Failed appeal could leave farmer broke

Perhaps fittingly, Percy Schmeiser’s appeal came to a close with

lawyers spatting about money.

At the end of the second day of proceedings, lead lawyers for Schmeiser

and Monsanto Canada duked it out about how much profit the Bruno,

Sask., farmer derived from his 1998 canola crop.

According to Schmeiser’s lawyer, Terry Zakreski, profit determination

was one of 17 errors that Federal Court justice Andrew MacKay made in

finding Schmeiser guilty last year of violating Monsanto’s patent for

the Roundup Ready canola gene.

Schmeiser is appealing the March 29, 2001, decision and supplementary

judgment in which MacKay awarded Monsanto $153,000 in legal costs and

the profits from Schmeiser’s 1998 canola crop, which he determined to

be $19,832.

Monsanto lawyers say the case is all about protecting the company’s

patent. Schmeiser says it’s about property rights and the right of a

farmer to grow his own seed.

But at the heart of the Schmeiser appeal is a battle about money –

Monsanto’s ability to control the profits derived from growing Roundup

Ready canola and Schmeiser’s attempt to avoid paying hundreds of

thousands of dollars to the chemical company.

[Dataset items]
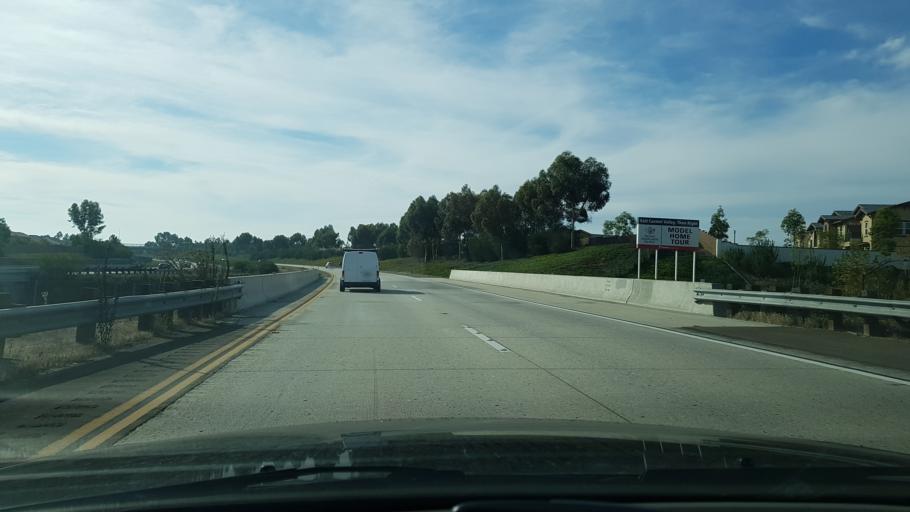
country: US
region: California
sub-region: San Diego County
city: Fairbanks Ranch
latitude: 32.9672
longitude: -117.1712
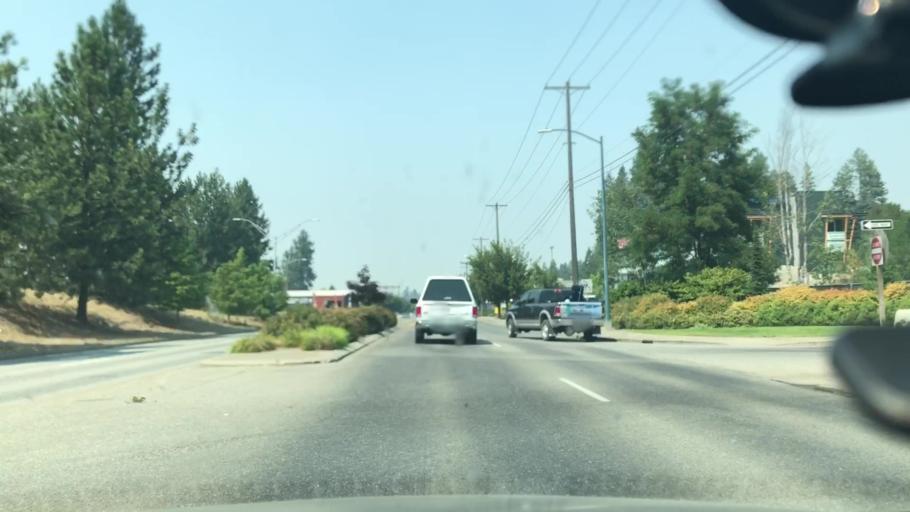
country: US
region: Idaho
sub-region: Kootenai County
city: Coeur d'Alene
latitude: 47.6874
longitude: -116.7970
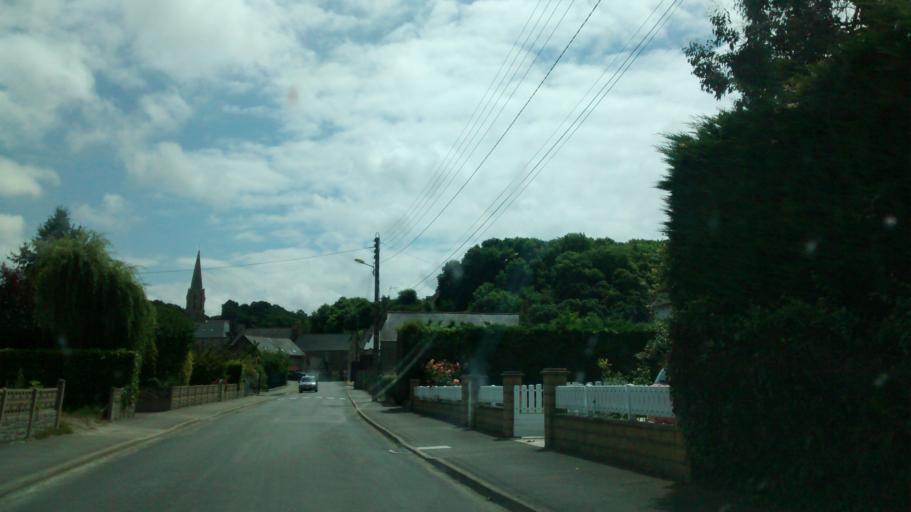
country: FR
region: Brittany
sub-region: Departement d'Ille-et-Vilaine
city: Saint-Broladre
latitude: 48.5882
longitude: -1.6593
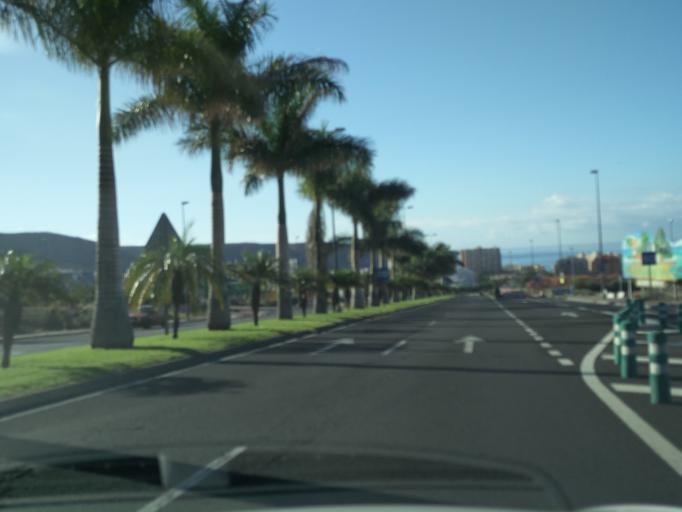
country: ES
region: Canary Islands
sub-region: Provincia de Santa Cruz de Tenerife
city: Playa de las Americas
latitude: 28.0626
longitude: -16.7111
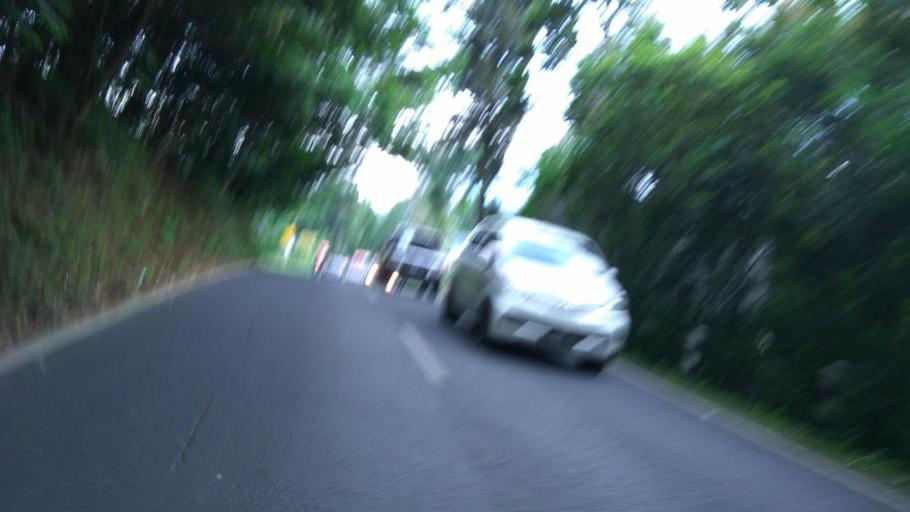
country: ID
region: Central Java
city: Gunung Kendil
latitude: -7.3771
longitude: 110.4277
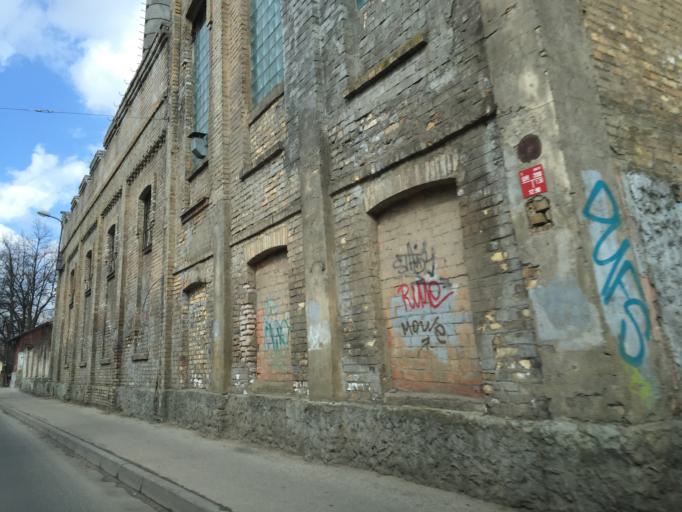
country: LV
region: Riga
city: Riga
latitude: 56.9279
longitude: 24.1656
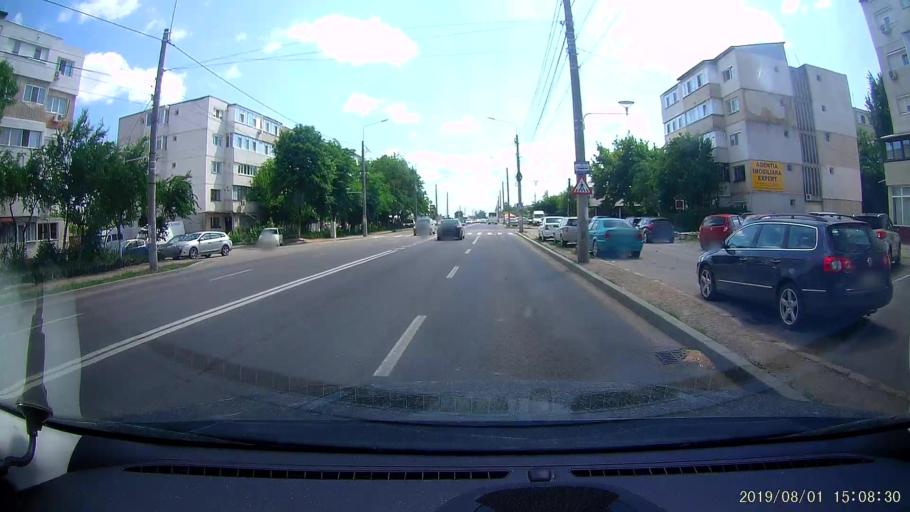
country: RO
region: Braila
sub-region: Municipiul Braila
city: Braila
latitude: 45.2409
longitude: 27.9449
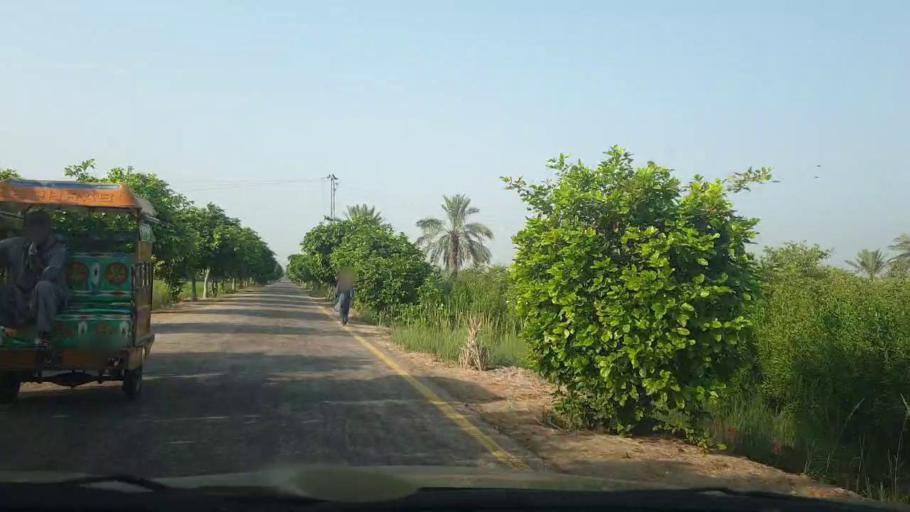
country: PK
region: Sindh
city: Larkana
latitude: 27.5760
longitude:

- [REQUIRED TASKS]:
- A) Transcribe the part of the Schmeiser appeal article that begins at the words "At the end of" and stops after "1998 canola crop.".
- B) Pick up the Schmeiser appeal article after its last sentence and carry it on.
The items aren't needed for any of this work.

- [OUTPUTS BY TASK]:
- A)
At the end of the second day of proceedings, lead lawyers for Schmeiser

and Monsanto Canada duked it out about how much profit the Bruno,

Sask., farmer derived from his 1998 canola crop.

- B)
As it stands, Schmeiser is on the hook for $172,832, but the appeal

could end up costing him a whole lot more or a whole lot less.

If he wins the appeal, he may owe nothing. If he loses, he could end up

paying Monsanto another $86,103 plus legal costs associated with the

appeal, which a company spokesperson has estimated at around $30,000.

That would bring Schmeiser’s total bill to $288,935, not including his

own legal expenses.

Zakreski told the three Federal Court of Appeal justices that MacKay

went too far in granting relief. He said the objective of the trial

judge should not have been to punish Schmeiser but to prevent “unjust

enrichment” of the farmer.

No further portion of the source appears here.